** ABOUT THIS EXERCISE **
The following data needs to be repeated exactly, with all images excluded.

** Stored entries **
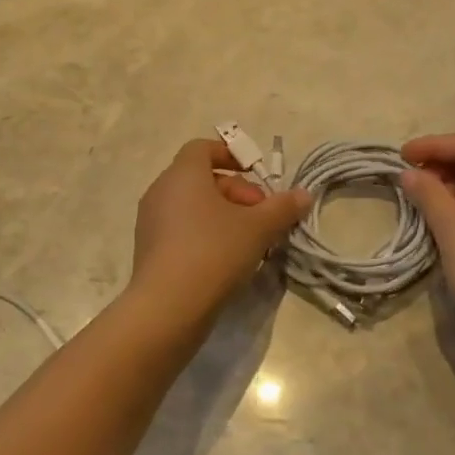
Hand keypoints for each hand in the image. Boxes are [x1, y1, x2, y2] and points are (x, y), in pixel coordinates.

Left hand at [129, 140, 311, 317]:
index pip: (202, 148)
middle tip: (262, 215)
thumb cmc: (214, 252)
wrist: (168, 306)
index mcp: (182, 175)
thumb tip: (304, 195)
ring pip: (192, 206)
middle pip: (201, 178)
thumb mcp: (258, 228)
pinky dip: (205, 234)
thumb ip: (282, 208)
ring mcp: (151, 222)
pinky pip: (182, 229)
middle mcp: (161, 191)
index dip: (231, 155)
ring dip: (223, 215)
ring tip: (250, 240)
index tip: (255, 173)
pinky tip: (227, 260)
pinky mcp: (150, 250)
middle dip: (237, 192)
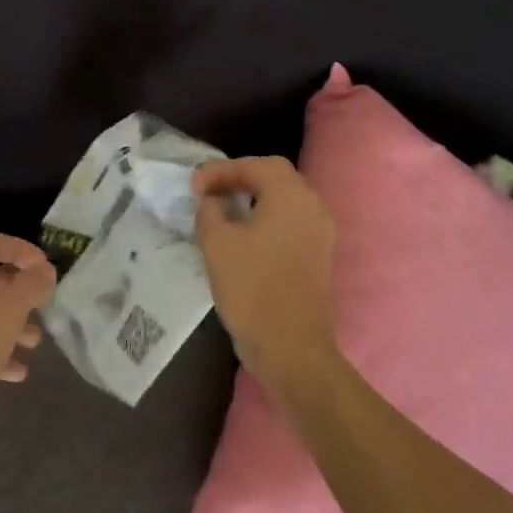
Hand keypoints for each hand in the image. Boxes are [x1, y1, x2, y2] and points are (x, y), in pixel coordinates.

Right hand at [191, 156, 338, 394]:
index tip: (194, 186)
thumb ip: (210, 211)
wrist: (291, 347)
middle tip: (209, 190)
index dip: (221, 170)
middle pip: (275, 177)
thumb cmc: (252, 288)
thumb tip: (212, 201)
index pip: (256, 165)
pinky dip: (265, 217)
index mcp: (291, 196)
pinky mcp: (317, 256)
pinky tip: (242, 233)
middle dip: (239, 177)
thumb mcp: (217, 243)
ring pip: (284, 200)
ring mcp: (319, 233)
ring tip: (222, 208)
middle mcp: (312, 207)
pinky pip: (290, 222)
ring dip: (253, 197)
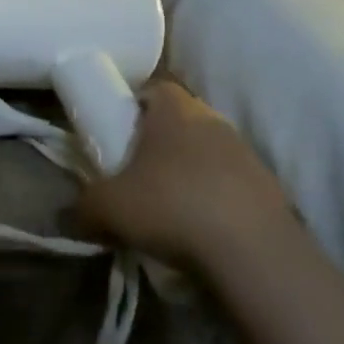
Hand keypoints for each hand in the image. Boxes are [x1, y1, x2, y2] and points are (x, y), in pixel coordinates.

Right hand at [80, 80, 293, 268]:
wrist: (253, 255)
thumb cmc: (169, 208)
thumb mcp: (106, 208)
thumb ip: (82, 204)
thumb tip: (73, 213)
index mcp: (175, 111)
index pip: (155, 88)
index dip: (133, 105)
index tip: (117, 132)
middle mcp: (215, 122)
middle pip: (182, 120)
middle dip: (159, 142)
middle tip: (135, 171)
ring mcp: (249, 156)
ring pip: (209, 153)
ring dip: (189, 172)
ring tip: (167, 205)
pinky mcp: (271, 190)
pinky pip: (232, 185)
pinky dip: (215, 199)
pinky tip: (199, 228)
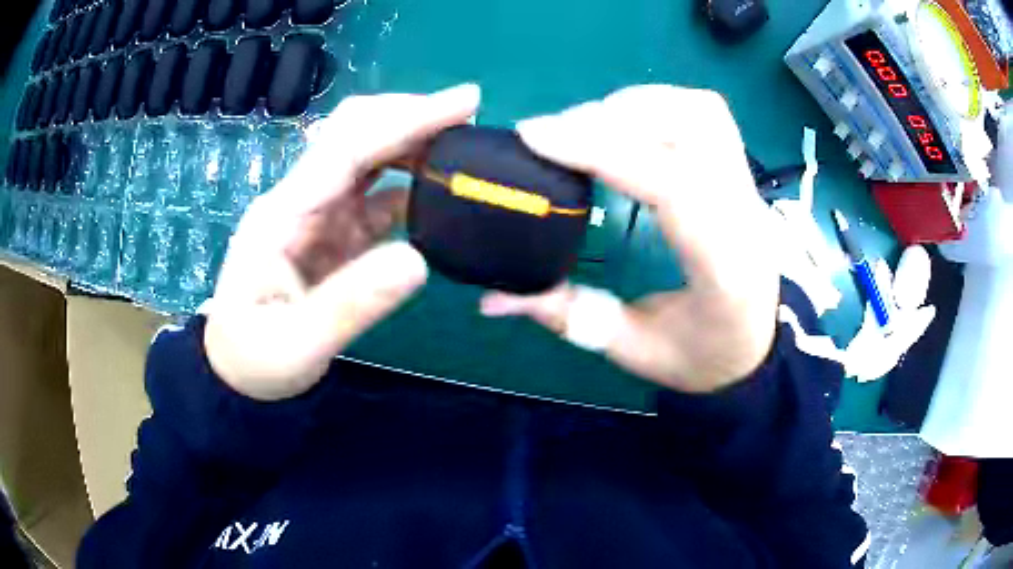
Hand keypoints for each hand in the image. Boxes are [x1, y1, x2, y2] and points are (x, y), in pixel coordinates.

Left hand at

** WRITTEN ANSWER **
Hand keypoints for each hand in the image. Boxes are [x1, y1, x2, y2] and points are (x, y), in pixel coordinates.

Left hand at [129, 140, 311, 317]:
index pip: (202, 148)
middle tip: (262, 215)
thumb cmc: (214, 252)
wrist: (168, 306)
index mcp: (182, 175)
thumb tip: (304, 195)
ring pip: (192, 206)
middle pip: (201, 178)
thumb mcp: (258, 228)
pinky dip: (205, 234)
thumb ip: (282, 208)
ring mcp: (151, 222)
pinky pip: (182, 229)
middle mcp: (161, 191)
index dip: (231, 155)
ring dip: (223, 215)
ring tip: (250, 240)
index tip: (255, 173)
pinky tip: (227, 260)
pinky mcp: (150, 250)
middle dip: (237, 192)
Hand keypoints for each hand in the image. Boxes are [x1, y1, x2, y2] and points are (x, y), in pixel coordinates.

Right hand at [191, 156, 338, 394]:
index tip: (194, 186)
thumb ip: (210, 211)
wrist: (291, 347)
middle tip: (209, 190)
index dip: (221, 170)
middle pip: (275, 177)
thumb cmc: (252, 288)
thumb tip: (212, 201)
index pip: (256, 165)
pinky dip: (265, 217)
index mcp: (291, 196)
pinky mcp: (317, 256)
pinky tip: (242, 233)
middle dip: (239, 177)
thumb mcp: (217, 243)
ring pip: (284, 200)
ring mcp: (319, 233)
ring tip: (222, 208)
middle mcp: (312, 207)
pinky pip: (290, 222)
ring dip: (253, 197)
Hand keypoints for each hand in the image. Boxes are [x1, y1, x2, y2] and points are (x, y), in pixel coordinates.

Right hand at [80, 80, 293, 268]:
wrist: (253, 255)
thumb cmc: (169, 208)
thumb mcp: (106, 208)
thumb ip: (82, 204)
thumb tip: (73, 213)
index mcp: (175, 111)
index pip: (155, 88)
index dip: (133, 105)
index tip: (117, 132)
middle mcp: (215, 122)
middle pip: (182, 120)
middle dip: (159, 142)
middle tip: (135, 171)
ring mcp: (249, 156)
ring pip: (209, 153)
ring dip: (189, 172)
ring tip: (167, 205)
pinky mcp: (271, 190)
pinky pip: (232, 185)
pinky dip: (215, 199)
pinky tip: (199, 228)
Hand keypoints for each hand in the image. Boxes are [x1, y1, x2, y2] and points are (x, y), in pixel coordinates.

Left hand at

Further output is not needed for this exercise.